Jusqu'au bout d'ailleurs, le Destin s'acharne sur les pêcheurs, comme s'il voulait les punir de ce qu'il les contraint à accomplir. Soulagés pour une fois de n'avoir eu à achever aucun marin en détresse, voilà nos villageois tout heureux à l'idée que, faute de mieux, on va leur distribuer les fameux kimonos en soie écarlate. Retaillés, ils constitueront de splendides vêtements de fête, pour leurs femmes comme pour leurs enfants qui n'auraient jamais songé en posséder un jour d'aussi beaux.

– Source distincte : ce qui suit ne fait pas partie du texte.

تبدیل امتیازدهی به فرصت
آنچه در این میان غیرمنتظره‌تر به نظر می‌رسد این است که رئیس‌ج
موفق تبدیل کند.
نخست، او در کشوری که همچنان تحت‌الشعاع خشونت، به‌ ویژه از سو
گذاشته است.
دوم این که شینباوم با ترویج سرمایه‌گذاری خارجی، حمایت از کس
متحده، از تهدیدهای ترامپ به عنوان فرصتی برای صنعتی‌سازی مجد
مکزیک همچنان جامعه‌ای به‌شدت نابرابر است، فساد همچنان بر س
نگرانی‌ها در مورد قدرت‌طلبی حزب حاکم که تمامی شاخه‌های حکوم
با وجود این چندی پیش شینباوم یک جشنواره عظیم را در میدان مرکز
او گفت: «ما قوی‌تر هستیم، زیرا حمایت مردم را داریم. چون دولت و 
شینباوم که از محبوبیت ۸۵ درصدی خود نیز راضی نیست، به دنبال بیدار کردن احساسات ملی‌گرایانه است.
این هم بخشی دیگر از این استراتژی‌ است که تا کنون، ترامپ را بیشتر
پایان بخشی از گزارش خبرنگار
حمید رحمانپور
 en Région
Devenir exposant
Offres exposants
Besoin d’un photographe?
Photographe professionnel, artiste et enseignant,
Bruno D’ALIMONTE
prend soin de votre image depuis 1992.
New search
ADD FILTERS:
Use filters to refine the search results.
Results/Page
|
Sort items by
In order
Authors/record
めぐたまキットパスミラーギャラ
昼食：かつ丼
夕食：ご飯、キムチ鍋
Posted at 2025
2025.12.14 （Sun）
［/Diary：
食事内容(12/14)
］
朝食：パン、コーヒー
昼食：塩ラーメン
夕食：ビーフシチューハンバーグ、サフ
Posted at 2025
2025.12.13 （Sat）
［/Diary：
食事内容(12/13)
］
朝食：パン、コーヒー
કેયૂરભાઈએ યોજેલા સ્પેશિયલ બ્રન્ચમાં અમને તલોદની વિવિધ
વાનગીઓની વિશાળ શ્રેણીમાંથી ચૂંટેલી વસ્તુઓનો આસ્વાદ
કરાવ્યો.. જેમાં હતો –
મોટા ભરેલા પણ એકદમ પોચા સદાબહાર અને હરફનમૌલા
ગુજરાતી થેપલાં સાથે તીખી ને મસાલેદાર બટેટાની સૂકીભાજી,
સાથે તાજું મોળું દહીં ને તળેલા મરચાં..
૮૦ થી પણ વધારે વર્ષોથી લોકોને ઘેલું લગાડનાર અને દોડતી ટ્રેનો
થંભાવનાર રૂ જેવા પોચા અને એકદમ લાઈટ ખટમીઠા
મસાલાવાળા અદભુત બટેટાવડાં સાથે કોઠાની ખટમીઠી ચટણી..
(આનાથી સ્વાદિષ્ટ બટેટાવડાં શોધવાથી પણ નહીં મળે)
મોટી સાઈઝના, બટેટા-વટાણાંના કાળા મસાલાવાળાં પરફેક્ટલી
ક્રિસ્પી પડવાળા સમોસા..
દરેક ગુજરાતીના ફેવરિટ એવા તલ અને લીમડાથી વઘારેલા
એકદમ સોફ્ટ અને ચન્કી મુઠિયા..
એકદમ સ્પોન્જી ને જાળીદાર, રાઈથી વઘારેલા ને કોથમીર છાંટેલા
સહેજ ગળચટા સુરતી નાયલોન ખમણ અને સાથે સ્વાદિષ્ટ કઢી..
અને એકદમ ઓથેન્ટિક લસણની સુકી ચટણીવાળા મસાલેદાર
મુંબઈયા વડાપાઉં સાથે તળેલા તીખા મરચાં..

Mais la soie si belle est infectée par la petite vérole et l'épidémie se déclare très vite, éradiquant les plus faibles, défigurant ceux qu'elle accepte de laisser vivre après les avoir ravagés et aussi, avec une étrange magnanimité, en épargnant tout simplement certains, dont Isaku. Les morts enterrés selon les rites, les survivants désormais porteurs de la maladie sont bannis dans les forêts voisines, où il ne survivront que très peu de temps. Quant à ceux que la maladie n'a pas touchés, ils se retrouvent seuls, tel Isaku qui, après avoir perdu sa petite soeur, a vu sa mère et son frère s'éloigner dans le cortège des bannis. Les trois ans fatidiques se sont écoulés, son père est de retour mais leur monde ne s'est-il pas écroulé ? ...

Un roman d'une grande puissance dramatique, qu'on peut qualifier, dans sa simplicité et son impartialité absolue, de sublime, ce sublime dont certains grands auteurs japonais ont le secret et qui n'est pas sans évoquer la pureté des tragédies grecques : sobre et vibrant, universel et serein. Un livre à ne pas manquer.